During the development of Warhammer Age of Sigmar: Storm Ground, there was a bug where part of a unit was invisible. Specifically the Vanguard Palladors, who ride “Gryph-chargers” like horses. So these soldiers were floating around. 

The game would run and function correctly, but their “mount” (the Gryph-chargers) was not visible at all. This only happened in the client build, not when playing or previewing in the editor (this was a late version of Unreal Engine 4).

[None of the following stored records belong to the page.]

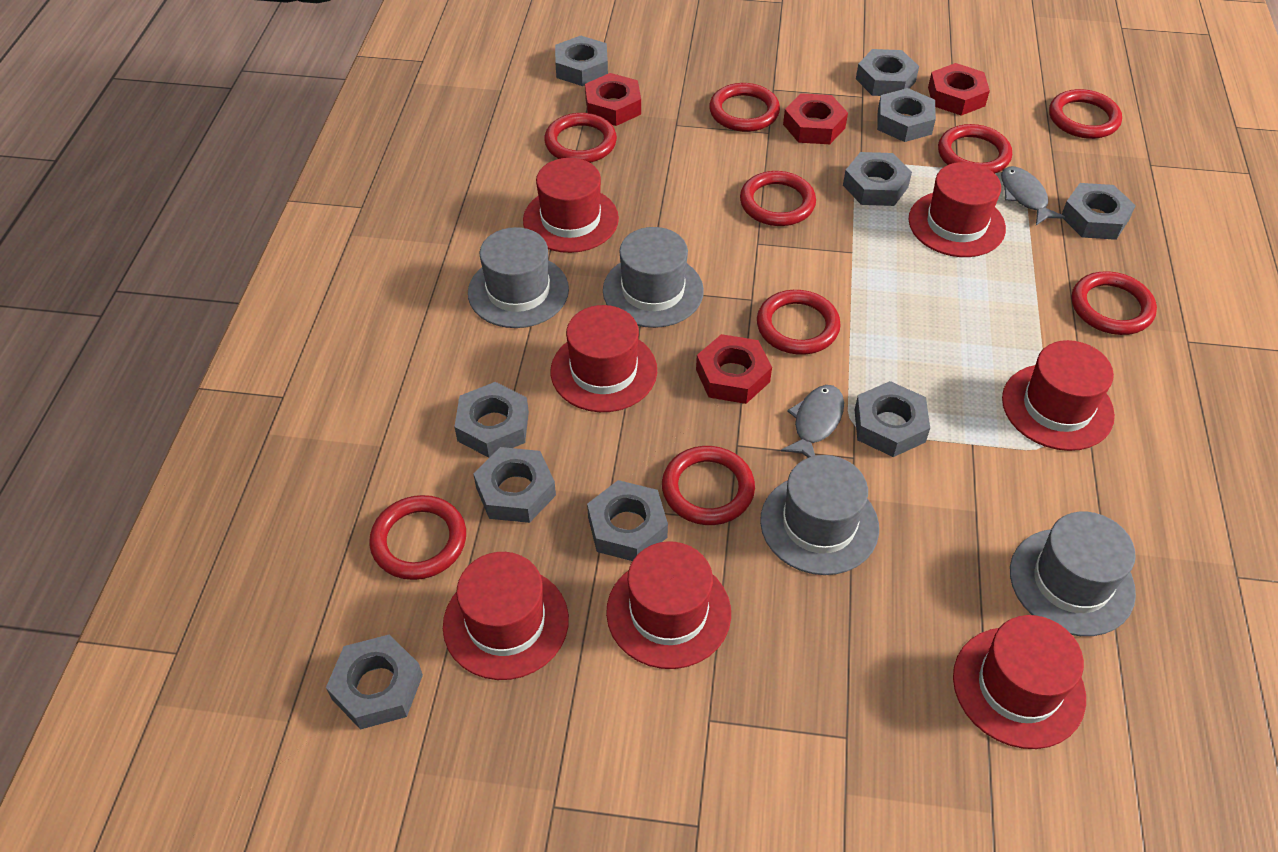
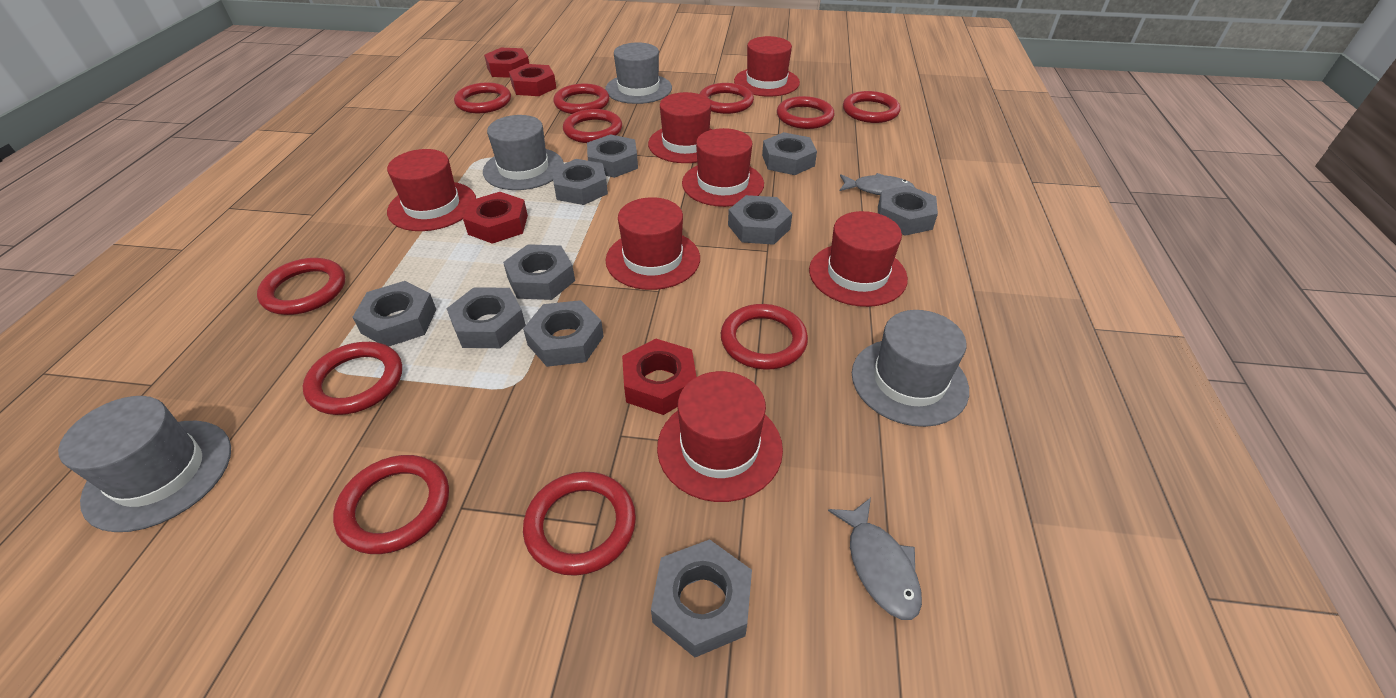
red ring: 9 -> 11

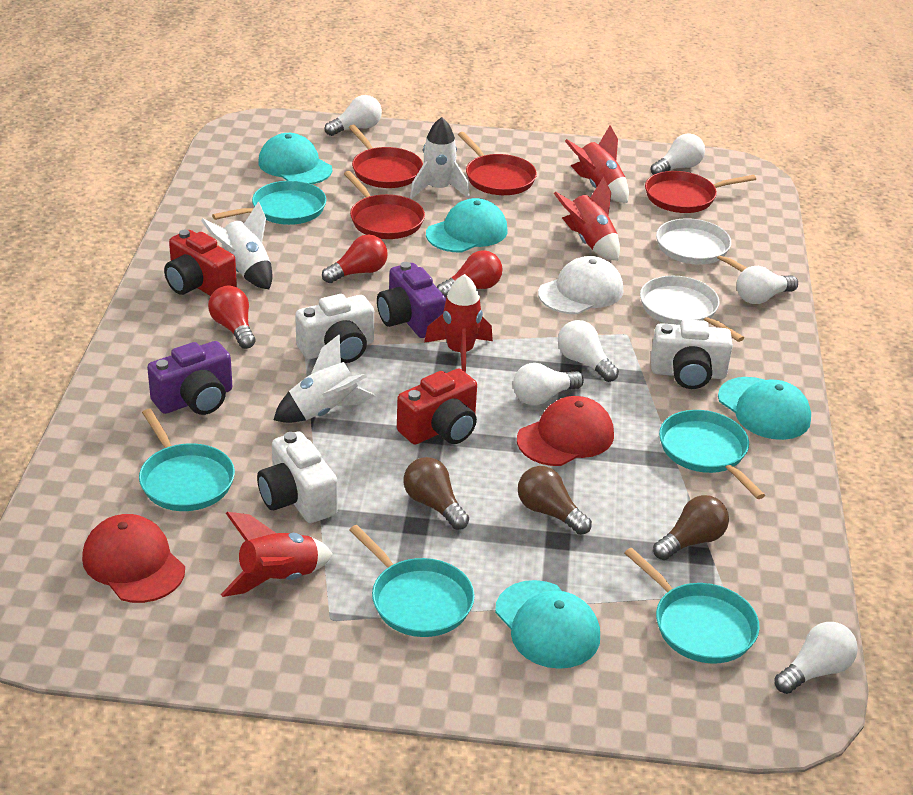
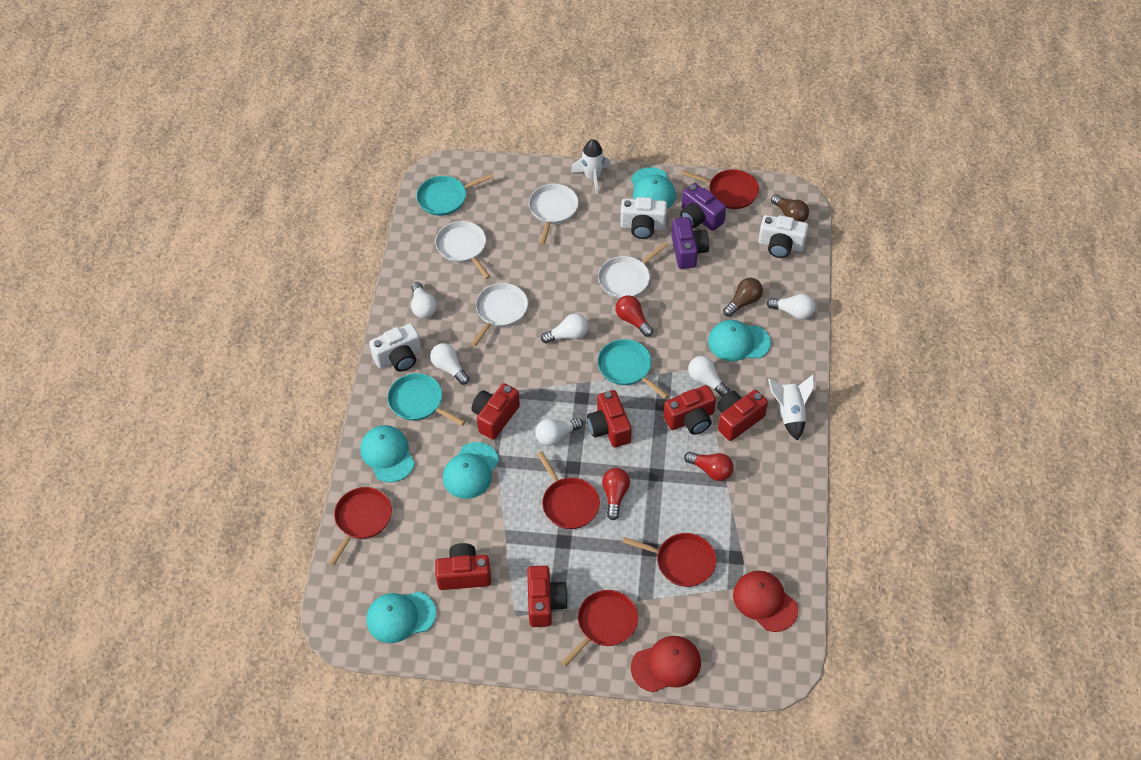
brown light bulb: 3 -> 2
red camera: 2 -> 6
red pan: 4 -> 5
red rocket: 4 -> 0
turquoise cap: 4 -> 5
turquoise pan: 5 -> 3
white cap: 1 -> 0
white pan: 2 -> 4
white rocket: 3 -> 2

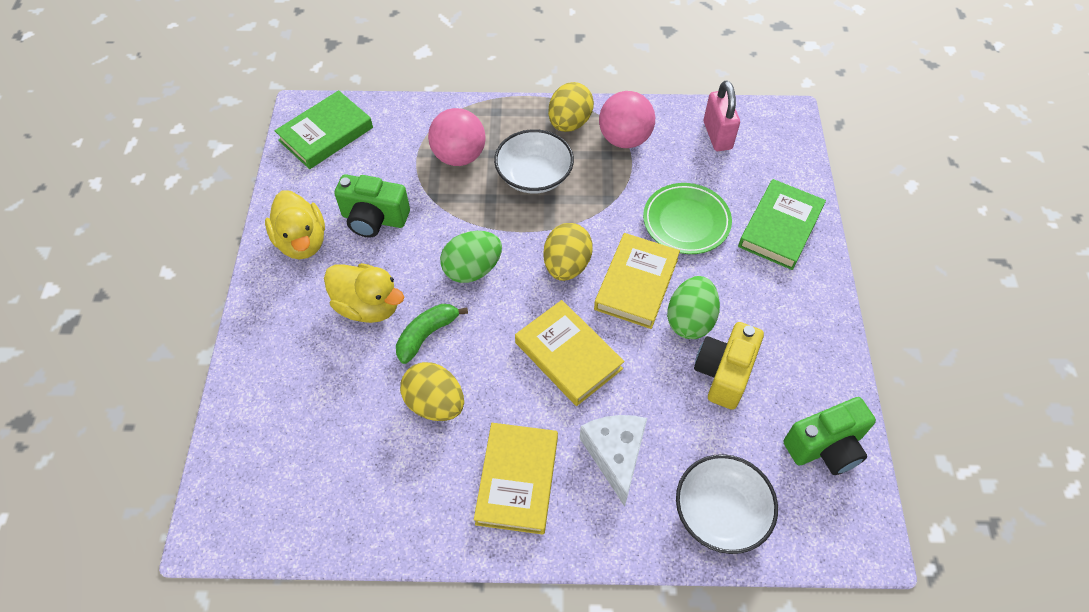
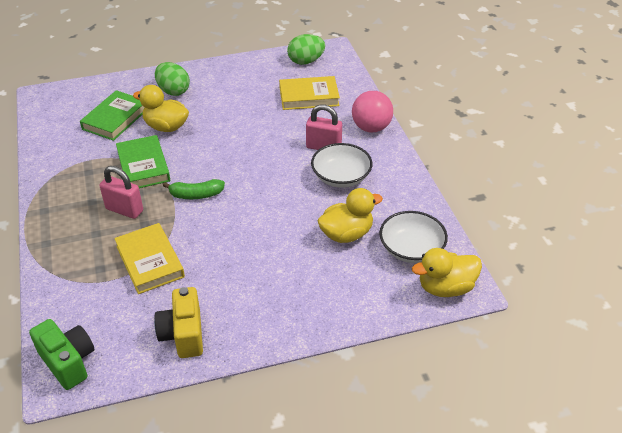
green camera: 2 -> 1
green plate: 1 -> 0
pink ball: 2 -> 1
pink padlock: 1 -> 2
white cheese: 1 -> 0
yellow book: 3 -> 2
yellow duck: 2 -> 3
yellow egg: 3 -> 0

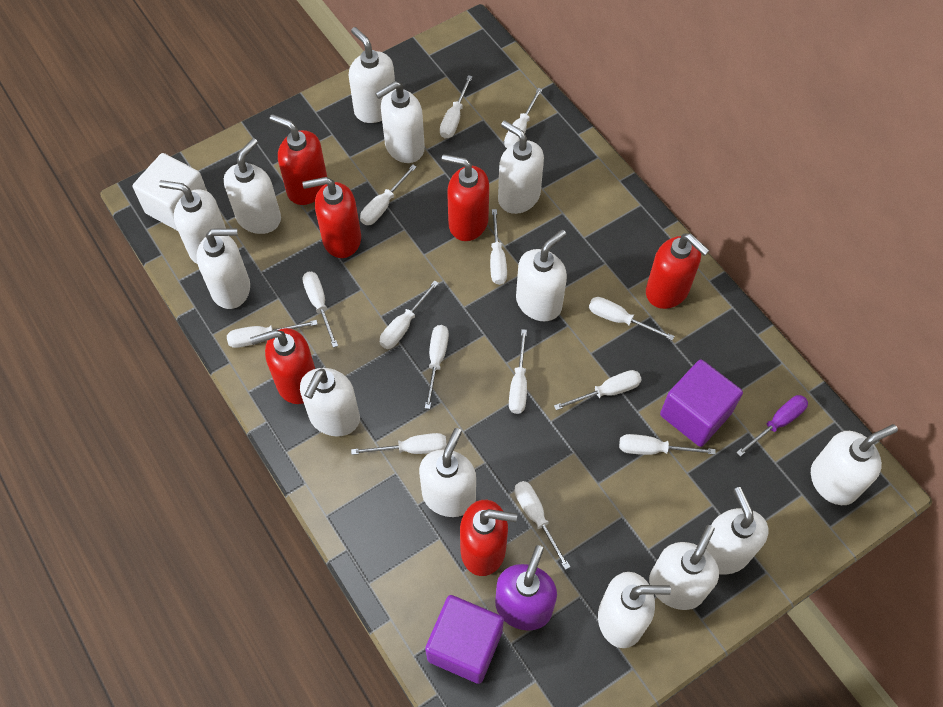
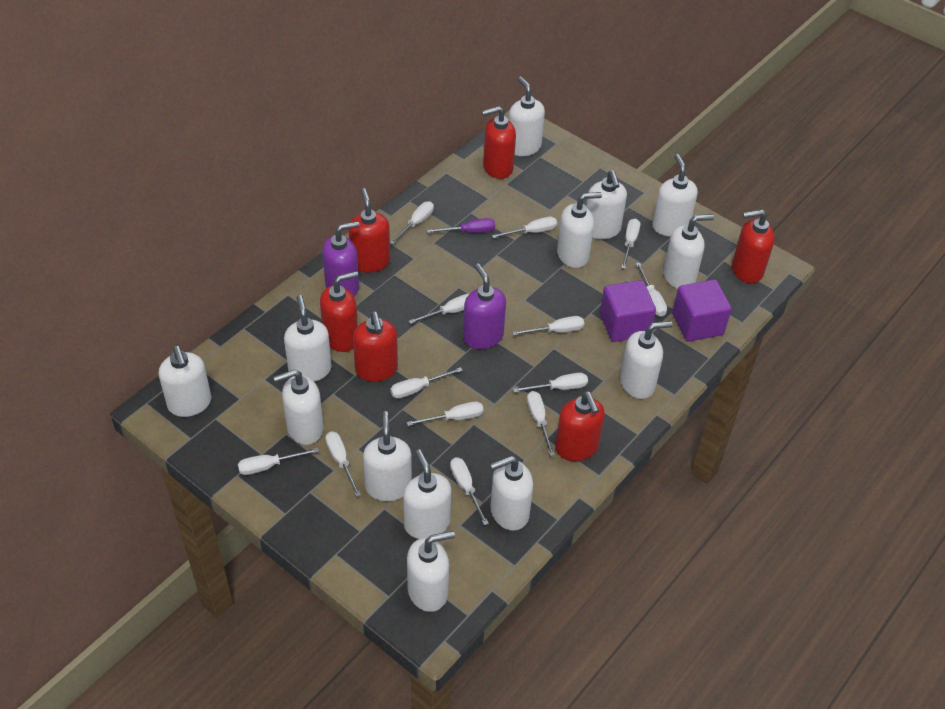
purple soap dispenser: 1 -> 2
white cube: 1 -> 0
white screwdriver: 14 -> 13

No obvious error or warning messages.

These mounts were set up as part of a “wargear” system, which allowed them to be added to the unit as a component (they were equipped as a mount). This called a special codepath that overrode how the unit was displayed, since a mount was more involved than a different sword or shield. Given how specialized this was, it was a prime suspect for where the bug could be.

Unreal has a variety of ways and systems to load assets, as well as the timeline to load assets. Often they are scheduled to be loaded by other threads, and so tracing the entire code execution from load request to load fulfilled can be very tricky.

Units were preloaded at launch, traversed for default wargear, and everything loaded. There is a special set of circumstances where some assets are loaded eventually successfully, but they were flagged by some system as “known missing” (KnownMissingPackage). This “known missing” list is used later on to ignore subsequent load attempts. So if something fit this criteria, it could load once, but then if it was unloaded (no active references), it would never be able to load again. This was happening to the mount.

This bug took me days and many hours to track down and fix. My lessons were:

  1. Don’t underestimate the potential for engine loading code to have unexpected consequences, like can-load-once-but-never-again.
  2. Consider not tolerating missing assets from loading (should the game have been able to function with the invisible mount?) - this is easier said than done with complex loading patterns, but it can be done.
  3. Remember to zoom out - I got stuck debugging the wargear system for too long, which turned out to be not where the bug was.
  4. Use your debug tools - building Unreal Engine in debug mode had more debugging tools available to help track asset loads and narrow down where the failure occurred.